What to do ▸ How many lines in the listing below contain the string "reducción"? Case counts. Reply with the number alone.

The records START

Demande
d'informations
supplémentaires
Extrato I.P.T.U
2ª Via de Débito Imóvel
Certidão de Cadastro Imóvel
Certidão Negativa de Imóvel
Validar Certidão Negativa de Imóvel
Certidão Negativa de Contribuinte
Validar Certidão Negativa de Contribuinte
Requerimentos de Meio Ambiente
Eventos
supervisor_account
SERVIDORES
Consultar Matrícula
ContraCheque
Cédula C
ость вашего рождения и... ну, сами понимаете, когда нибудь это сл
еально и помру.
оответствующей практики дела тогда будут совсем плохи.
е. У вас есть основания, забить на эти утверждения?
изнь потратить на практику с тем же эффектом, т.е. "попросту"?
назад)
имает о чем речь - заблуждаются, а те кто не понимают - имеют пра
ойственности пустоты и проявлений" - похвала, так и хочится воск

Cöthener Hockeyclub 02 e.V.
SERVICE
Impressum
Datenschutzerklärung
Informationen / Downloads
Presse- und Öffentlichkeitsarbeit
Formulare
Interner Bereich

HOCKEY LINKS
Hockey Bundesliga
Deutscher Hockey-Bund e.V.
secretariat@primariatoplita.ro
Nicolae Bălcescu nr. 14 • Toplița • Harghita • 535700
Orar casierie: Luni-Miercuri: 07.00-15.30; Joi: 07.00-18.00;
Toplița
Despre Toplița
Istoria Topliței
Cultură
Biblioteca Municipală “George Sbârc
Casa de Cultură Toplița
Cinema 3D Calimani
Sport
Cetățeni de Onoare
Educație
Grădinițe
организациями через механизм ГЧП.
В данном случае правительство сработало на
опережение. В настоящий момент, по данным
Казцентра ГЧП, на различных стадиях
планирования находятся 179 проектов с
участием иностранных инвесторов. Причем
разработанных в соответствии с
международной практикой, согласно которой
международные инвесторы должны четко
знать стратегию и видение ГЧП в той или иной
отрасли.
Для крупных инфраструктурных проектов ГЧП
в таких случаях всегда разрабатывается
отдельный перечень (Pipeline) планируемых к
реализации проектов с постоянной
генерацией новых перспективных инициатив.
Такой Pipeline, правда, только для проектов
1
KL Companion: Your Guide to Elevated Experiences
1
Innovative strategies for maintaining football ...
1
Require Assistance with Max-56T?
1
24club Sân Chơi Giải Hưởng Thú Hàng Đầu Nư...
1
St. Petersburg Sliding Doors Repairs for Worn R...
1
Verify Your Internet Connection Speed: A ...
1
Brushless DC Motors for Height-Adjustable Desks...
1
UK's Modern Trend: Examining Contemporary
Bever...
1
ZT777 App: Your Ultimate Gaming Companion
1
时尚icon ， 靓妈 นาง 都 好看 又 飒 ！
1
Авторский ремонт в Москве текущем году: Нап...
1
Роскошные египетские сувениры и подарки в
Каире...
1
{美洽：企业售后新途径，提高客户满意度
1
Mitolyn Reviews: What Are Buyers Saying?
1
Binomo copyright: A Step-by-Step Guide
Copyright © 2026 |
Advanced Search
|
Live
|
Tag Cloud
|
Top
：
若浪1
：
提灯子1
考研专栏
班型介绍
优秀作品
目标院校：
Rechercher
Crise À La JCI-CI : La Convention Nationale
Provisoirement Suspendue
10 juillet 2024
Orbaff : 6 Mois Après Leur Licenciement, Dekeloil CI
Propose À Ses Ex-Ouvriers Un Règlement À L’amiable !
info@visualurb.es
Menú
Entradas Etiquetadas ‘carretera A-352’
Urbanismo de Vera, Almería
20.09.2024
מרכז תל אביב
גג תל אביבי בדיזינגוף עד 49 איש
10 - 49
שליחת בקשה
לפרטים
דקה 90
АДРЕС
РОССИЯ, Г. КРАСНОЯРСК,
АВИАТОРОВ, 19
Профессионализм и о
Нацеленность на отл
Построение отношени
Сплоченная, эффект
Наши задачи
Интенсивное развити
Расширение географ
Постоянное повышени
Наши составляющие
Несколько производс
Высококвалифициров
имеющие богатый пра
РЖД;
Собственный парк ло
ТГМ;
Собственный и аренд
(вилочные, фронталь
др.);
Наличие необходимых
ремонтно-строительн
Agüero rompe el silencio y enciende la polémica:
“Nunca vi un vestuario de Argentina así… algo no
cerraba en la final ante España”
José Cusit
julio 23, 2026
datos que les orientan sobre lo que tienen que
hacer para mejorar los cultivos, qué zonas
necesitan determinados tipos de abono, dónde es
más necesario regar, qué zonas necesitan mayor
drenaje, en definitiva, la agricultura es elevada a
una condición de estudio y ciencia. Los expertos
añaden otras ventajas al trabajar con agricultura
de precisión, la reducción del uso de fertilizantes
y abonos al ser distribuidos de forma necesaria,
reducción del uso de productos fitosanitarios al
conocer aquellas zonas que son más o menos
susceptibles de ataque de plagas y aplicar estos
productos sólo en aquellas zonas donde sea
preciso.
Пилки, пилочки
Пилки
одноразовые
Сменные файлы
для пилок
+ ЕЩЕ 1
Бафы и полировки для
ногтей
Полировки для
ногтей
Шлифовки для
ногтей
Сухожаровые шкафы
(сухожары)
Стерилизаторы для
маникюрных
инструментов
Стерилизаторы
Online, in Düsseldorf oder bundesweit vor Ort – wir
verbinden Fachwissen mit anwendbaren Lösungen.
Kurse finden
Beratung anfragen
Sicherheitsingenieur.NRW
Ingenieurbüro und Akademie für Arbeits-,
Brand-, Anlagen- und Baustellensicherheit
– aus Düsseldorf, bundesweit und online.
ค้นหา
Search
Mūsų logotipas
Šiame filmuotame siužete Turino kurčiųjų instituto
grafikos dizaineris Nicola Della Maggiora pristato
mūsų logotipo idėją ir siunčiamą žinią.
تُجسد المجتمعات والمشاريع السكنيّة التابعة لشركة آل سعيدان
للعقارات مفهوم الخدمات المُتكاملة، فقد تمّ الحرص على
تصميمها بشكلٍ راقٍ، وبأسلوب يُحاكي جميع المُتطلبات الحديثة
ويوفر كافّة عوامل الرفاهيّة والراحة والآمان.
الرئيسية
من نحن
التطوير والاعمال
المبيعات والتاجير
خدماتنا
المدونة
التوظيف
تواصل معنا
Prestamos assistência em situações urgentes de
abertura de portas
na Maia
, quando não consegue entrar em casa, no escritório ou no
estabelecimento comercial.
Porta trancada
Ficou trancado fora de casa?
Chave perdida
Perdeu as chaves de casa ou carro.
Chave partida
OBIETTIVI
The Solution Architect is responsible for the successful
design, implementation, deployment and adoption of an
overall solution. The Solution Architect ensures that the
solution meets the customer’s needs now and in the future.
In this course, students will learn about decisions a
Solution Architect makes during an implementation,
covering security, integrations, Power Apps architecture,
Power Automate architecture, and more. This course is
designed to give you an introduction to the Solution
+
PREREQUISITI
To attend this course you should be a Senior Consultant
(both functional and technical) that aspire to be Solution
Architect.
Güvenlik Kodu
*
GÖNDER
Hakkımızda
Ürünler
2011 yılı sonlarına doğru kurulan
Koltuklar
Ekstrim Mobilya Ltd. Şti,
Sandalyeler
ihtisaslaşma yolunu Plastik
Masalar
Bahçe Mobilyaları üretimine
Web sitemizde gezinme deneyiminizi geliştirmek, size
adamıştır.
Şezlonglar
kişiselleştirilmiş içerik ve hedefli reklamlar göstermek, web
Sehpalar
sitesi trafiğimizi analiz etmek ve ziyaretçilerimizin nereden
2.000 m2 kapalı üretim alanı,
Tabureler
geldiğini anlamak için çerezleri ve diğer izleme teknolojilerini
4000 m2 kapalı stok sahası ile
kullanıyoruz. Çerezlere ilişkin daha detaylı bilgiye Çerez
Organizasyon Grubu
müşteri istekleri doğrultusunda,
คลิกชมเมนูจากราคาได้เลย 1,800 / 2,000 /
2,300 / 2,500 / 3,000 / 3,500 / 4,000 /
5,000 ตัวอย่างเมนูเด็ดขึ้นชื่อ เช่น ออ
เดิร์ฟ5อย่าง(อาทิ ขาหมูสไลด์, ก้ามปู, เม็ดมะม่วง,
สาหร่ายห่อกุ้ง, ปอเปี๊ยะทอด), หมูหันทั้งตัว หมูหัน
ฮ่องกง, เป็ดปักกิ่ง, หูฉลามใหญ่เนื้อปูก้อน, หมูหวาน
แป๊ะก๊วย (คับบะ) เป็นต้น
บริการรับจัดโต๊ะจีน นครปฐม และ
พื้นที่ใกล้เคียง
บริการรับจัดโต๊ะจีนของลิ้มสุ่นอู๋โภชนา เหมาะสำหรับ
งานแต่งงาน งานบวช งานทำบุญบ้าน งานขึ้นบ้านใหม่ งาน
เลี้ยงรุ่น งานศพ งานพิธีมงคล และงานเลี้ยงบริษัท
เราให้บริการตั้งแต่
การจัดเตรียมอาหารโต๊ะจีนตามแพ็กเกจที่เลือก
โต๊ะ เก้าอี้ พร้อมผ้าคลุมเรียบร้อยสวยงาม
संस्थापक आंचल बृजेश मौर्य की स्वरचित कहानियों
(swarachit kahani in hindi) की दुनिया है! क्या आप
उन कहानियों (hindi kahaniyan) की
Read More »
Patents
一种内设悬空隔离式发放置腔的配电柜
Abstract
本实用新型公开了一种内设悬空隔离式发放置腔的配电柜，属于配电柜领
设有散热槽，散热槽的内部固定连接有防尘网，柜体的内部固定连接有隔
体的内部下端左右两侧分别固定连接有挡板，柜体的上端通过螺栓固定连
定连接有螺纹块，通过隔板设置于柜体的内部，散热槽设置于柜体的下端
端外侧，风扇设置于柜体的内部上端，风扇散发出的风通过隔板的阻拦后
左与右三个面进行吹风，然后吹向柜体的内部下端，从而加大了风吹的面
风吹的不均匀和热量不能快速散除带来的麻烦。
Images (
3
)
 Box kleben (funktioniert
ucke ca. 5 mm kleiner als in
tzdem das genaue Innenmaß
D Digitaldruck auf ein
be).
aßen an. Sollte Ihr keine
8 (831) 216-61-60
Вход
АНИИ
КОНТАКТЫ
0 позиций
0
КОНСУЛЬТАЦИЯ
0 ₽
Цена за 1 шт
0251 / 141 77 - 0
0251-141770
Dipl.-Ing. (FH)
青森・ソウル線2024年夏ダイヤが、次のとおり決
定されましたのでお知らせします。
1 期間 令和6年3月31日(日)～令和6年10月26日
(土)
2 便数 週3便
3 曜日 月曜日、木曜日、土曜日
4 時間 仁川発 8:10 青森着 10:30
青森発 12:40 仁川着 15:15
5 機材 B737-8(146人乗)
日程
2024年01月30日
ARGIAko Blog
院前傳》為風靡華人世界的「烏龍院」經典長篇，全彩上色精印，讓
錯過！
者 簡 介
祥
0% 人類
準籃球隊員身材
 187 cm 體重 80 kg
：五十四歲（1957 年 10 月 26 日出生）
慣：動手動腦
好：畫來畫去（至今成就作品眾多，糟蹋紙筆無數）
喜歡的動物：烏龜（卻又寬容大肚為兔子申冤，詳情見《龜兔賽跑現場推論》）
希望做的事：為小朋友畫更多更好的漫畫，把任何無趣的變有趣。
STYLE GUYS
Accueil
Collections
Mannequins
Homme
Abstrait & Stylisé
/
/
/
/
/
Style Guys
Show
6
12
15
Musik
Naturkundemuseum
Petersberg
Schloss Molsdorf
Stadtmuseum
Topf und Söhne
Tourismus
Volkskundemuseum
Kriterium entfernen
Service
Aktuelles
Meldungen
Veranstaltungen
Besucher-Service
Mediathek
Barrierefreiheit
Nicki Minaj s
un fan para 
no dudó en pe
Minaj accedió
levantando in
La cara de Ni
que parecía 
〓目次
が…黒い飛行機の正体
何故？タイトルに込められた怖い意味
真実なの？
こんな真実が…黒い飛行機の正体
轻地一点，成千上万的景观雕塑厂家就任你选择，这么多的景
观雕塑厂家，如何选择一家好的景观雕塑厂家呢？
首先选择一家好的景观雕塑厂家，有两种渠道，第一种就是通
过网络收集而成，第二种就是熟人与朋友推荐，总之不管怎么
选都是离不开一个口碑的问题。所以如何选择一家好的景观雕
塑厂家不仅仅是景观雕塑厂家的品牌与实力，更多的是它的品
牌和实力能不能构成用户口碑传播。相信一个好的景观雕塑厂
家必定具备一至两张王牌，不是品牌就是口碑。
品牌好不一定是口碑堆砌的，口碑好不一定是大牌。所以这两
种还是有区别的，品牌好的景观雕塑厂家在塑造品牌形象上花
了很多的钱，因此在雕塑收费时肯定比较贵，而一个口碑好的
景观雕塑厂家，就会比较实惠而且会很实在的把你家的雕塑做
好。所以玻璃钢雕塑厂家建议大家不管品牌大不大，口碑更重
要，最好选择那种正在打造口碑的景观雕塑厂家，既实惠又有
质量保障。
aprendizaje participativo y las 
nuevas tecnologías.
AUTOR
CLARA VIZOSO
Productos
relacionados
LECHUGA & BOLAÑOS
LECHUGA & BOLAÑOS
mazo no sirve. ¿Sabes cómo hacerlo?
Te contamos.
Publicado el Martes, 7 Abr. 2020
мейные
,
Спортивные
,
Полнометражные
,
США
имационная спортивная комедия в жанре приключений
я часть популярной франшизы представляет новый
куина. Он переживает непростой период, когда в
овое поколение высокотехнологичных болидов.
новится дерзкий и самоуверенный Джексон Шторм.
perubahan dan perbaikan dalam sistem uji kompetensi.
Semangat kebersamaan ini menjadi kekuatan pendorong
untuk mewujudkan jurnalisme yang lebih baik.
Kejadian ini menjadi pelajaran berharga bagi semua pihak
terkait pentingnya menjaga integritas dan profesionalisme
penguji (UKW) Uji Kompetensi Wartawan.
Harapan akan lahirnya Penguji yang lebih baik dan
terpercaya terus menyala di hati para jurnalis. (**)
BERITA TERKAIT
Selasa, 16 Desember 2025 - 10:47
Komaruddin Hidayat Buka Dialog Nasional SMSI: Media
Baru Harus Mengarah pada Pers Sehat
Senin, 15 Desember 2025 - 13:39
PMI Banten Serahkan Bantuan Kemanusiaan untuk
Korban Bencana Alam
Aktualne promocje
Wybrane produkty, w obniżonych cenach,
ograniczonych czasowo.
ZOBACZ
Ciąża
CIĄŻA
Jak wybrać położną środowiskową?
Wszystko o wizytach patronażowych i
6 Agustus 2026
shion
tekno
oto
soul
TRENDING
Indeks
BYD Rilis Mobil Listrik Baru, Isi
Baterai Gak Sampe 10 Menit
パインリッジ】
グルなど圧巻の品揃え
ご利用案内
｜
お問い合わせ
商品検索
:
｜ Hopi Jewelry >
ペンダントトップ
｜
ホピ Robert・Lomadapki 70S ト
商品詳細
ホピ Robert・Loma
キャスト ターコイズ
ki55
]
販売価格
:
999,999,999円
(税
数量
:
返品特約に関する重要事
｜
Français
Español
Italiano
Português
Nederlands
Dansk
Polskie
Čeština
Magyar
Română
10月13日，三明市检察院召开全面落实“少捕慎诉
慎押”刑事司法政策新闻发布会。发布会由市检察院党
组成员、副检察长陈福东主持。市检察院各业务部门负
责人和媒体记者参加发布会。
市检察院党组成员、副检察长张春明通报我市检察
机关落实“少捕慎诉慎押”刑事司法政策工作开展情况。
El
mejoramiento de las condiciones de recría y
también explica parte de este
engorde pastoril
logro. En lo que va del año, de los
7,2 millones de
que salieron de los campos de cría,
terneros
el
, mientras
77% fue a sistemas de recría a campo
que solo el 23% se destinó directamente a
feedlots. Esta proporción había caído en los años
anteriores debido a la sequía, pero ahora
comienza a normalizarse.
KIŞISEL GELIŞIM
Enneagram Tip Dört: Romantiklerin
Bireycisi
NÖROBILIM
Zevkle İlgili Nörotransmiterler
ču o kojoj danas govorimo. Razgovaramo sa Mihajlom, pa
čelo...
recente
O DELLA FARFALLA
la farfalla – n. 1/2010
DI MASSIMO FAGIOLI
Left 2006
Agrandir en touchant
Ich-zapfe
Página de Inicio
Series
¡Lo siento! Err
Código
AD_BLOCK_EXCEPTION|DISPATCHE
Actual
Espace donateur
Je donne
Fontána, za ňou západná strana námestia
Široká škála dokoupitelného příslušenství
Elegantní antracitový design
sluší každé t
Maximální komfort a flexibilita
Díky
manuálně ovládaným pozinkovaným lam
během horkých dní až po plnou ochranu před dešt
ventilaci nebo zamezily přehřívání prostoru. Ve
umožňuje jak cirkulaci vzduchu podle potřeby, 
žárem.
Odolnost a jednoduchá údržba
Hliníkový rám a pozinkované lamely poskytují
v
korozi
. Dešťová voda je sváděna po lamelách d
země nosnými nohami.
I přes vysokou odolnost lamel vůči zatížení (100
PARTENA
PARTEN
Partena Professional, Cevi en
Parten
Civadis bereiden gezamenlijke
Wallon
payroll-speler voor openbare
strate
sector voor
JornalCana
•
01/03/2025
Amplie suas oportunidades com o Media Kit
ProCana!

The records END

Exercise result ▸ 2